De plus en plus d’escroqueries au Digipass sont commises depuis l’an dernier. Des gens sont contactés par téléphone par des inconnus qui, opérant souvent de l’étranger, expliquent à la victime qu’elle a droit à un remboursement, pour un motif quelconque. Mais pour toucher cet argent, il faut prendre son Digipass, introduire sa carte bancaire et reproduire les manœuvres dictées par l’interlocuteur au bout du fil.

Ce dernier, en réalité, utilise le code pour vider le compte : si le but était de verser de l’argent, il n’en aurait pas besoin. Mais comme plus c’est gros, plus ça passe, les victimes sont nombreuses. Encore faut-il récupérer l’argent. Pour cela, les escrocs recrutent des "mules" : souvent des jeunes, prêts à prêter leur compte bancaire pour que l’argent des escroqueries transite dessus. Ils vont le retirer en prenant tous les risques, et gardent une petite commission quand ils rendent la somme en cash aux commanditaires.

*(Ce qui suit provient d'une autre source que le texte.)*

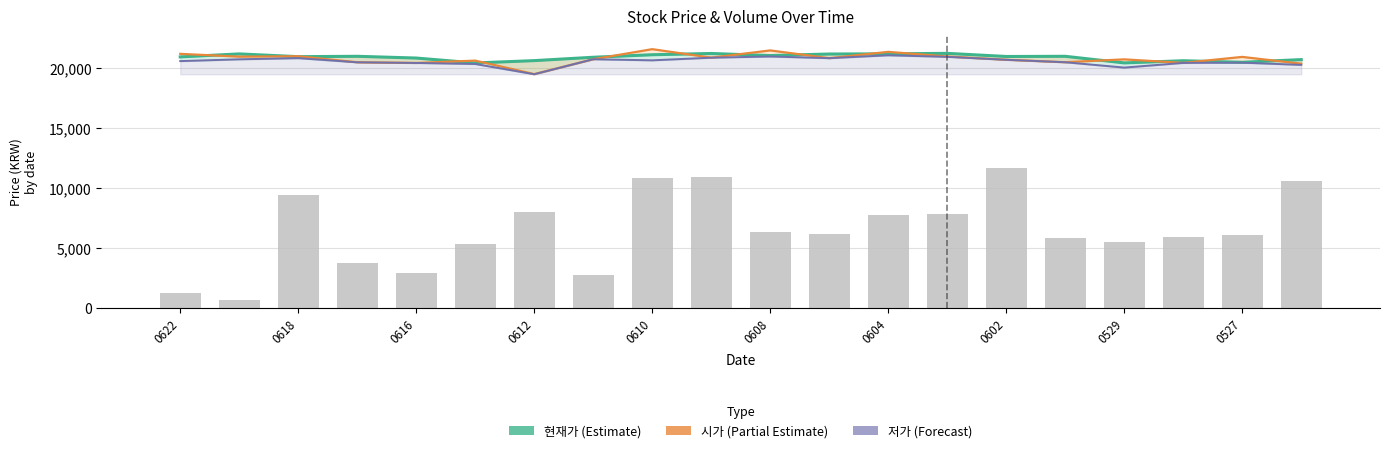

Rank the series at 0610 from lowest to highest value.

거래량 (scaled), 저가 (Forecast), 현재가 (Estimate), 시가 (Partial Estimate)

C’est ce qu’a fait un Nivellois né en 1995, et dont le compte a également servi dans le cadre d’une escroquerie "à l’africaine", avec un numéro de compte bidouillé sur une vraie facture de 12 000 euros pour des frais funéraires.

Cité devant le tribunal correctionnel, il n’est pas venu se défendre et le ministère public a requis deux ans de prison. Le tribunal se montre moins sévère : il inflige au prévenu une peine de dix mois d’emprisonnement avec un sursis de trois ans. En revanche, le prévenu écope en plus d’une amende ferme de 1 600 euros.